フリーランス保護法案閣議決定
弁護士 鈴木幸子
はじめに
本年2月24日の閣議で、「特定受託事業者に係る取引の適正化等に関する法律案(フリーランス保護法案)」を政府が今国会に提出することが決まりました(閣議決定)。
今後の国会での審議が注目されます。
但し、法律案の詳細は未だ公表されていませんので、お含みおきください。
法律案の概要
この法律案の特定受託事業者とは、業務委託の相手方であって従業員を使用しない者(個人。以下「フリーランス」と言います。)です。
例を挙げると、学習塾や音楽教室の講師、メディアや芸能界で働く人、インストラクター、フリーライター、フリーカメラマン、訪問販売員、料理・日用品等商品の配送員、集金員などです。
そして、フリーランスに業務を委託する事業者であって、従業員を使用する者(企業等)をこの法律案では「特定業務委託事業者」(以下「委託業者」と言います。)としています。
また、この法律案で「業務委託」とは、委託業者がその事業のためにフリーランスに物品の製造、情報成果物の作成又は役務の提供を委託することを言います。
フリーランスは特定の委託業者への依存度が高く、その力関係から、口約束で仕事内容を決めざるを得ないことも多く、報酬の支払い遅延、一方的な仕事内容の変更、セクハラ・パワハラといったトラブルが生じ、不利な立場に置かれるケースが増加しています。
そのため、委託業者との取引の適正化、安定的に働くことのできる就業環境を整備する必要があり、この法律案が作成されました。その内容は以下のとおりです。
【取引の適正化】
・フリーランスの仕事の内容、報酬の額、納期等を、継続的業務委託の場合は、契約期間、終了事由、中途解約の際の費用等を書面又はメールで明示しなければならない。

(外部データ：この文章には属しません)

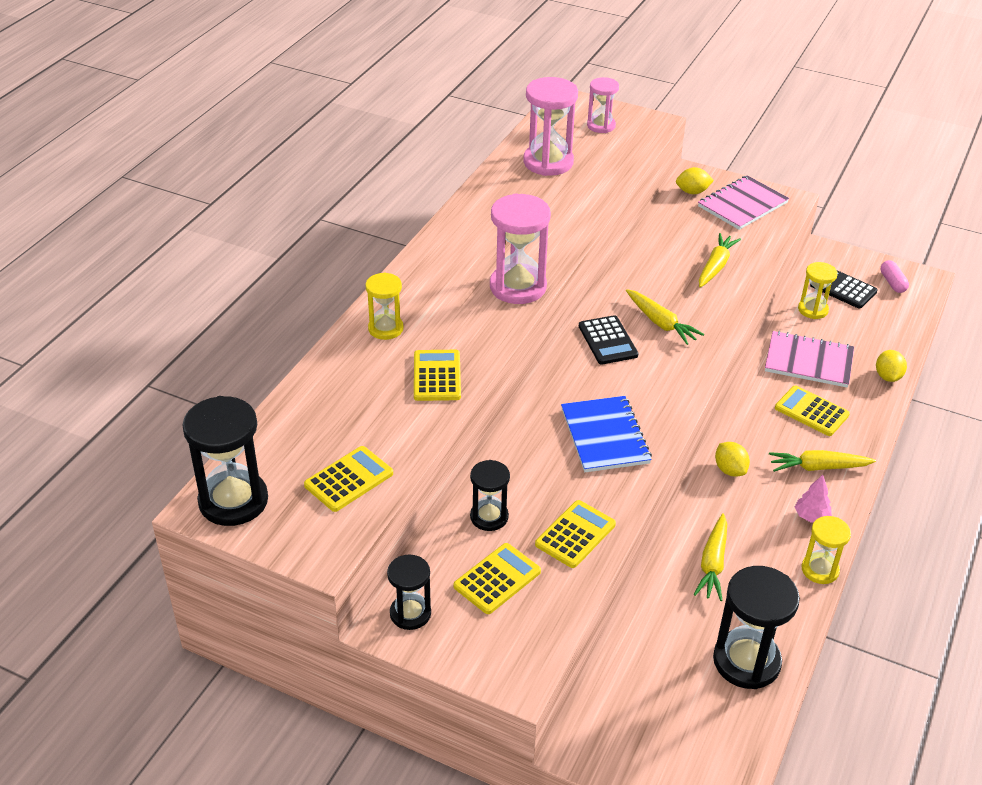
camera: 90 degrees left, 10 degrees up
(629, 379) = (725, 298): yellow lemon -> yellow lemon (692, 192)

・委託業者は、フリーランスの給付を受領した日から60日以内の報酬支払期日を設定し、支払わなければならない。
・委託業者の禁止事項
- フリーランスの責めに帰すべき事由なく受領を拒否すること
- フリーランスの責めに帰すべき事由なく報酬を減額すること
- フリーランスの責めに帰すべき事由なく返品を行うこと
- 通常相場に比べ著しく低い報酬の額を不当に定めること
- 正当な理由なく自己の指定する物の購入・役務の利用を強制すること
- 自己のために金銭、役務その他の経済上の利益を提供させること
- フリーランスの責めに帰すべき事由なく仕事の内容を変更させ、又はやり直させること
【就業環境の整備】
・募集情報を提供するときは、虚偽の表示・誤解を生じさせる表示をしてはならないし、正確かつ最新の内容に保たなければならない。
・継続的業務委託の場合、育児介護等と両立して業務を行えるよう、申出に応じて必要な配慮をしなければならない。
・ハラスメント行為に係る相談対応等必要な体制整備の措置を講じなけばならない。
・継続的業務委託を中途解約・更新拒絶する場合には、終了事由を明示し、原則として、中途解約日等契約終了の30日前までに予告しなければならない。
【違反した場合等の対応】
・国は、違反行為について、必要があると認めるときは、委託業者に対し、報告を求め、立入検査をし、助言、指導、勧告、公表、命令をすることができる。
・委託業者が立入検査を拒否したり命令に違反した場合には、50万円以下の罰金を科す。
【国が行う相談対応等の取り組み】
・国は、上記取引の適正化及び就業環境の整備に資するため、相談対応等の必要な体制の整備等の措置を講ずる。
検討課題
以上が法律案の主な内容です。
この法律案を踏まえ、国会での審議に当たり検討すべき課題として考えられる事項は、
- 継続的業務委託の中途解約・更新拒絶について「正当な理由を必要とする」等の規制が必要です。
- 法律の履行を担保するための、さらに実効性ある体制や権限の強化が必要です。
- フリーランスによる行政機関に対する、委託業者の違反行為の申告、相談を理由とする不利益取扱を禁止することが必要です。
- フリーランスの中には、実態としては、本来労働基準法や労働組合法などの労働関係法令で守られるべき「労働者」が相当数含まれています。
ですから、この法律が制定されることにより、フリーランスの名のもとにこのような「労働者」の救済が否定されてはならない旨、明文化する必要があります。
そして、引き続き、労働実態を踏まえた労働関係法令の適用を受けるべき「労働者」の範囲の検討が行われるべきです。
- インボイス制度との関係は不明です。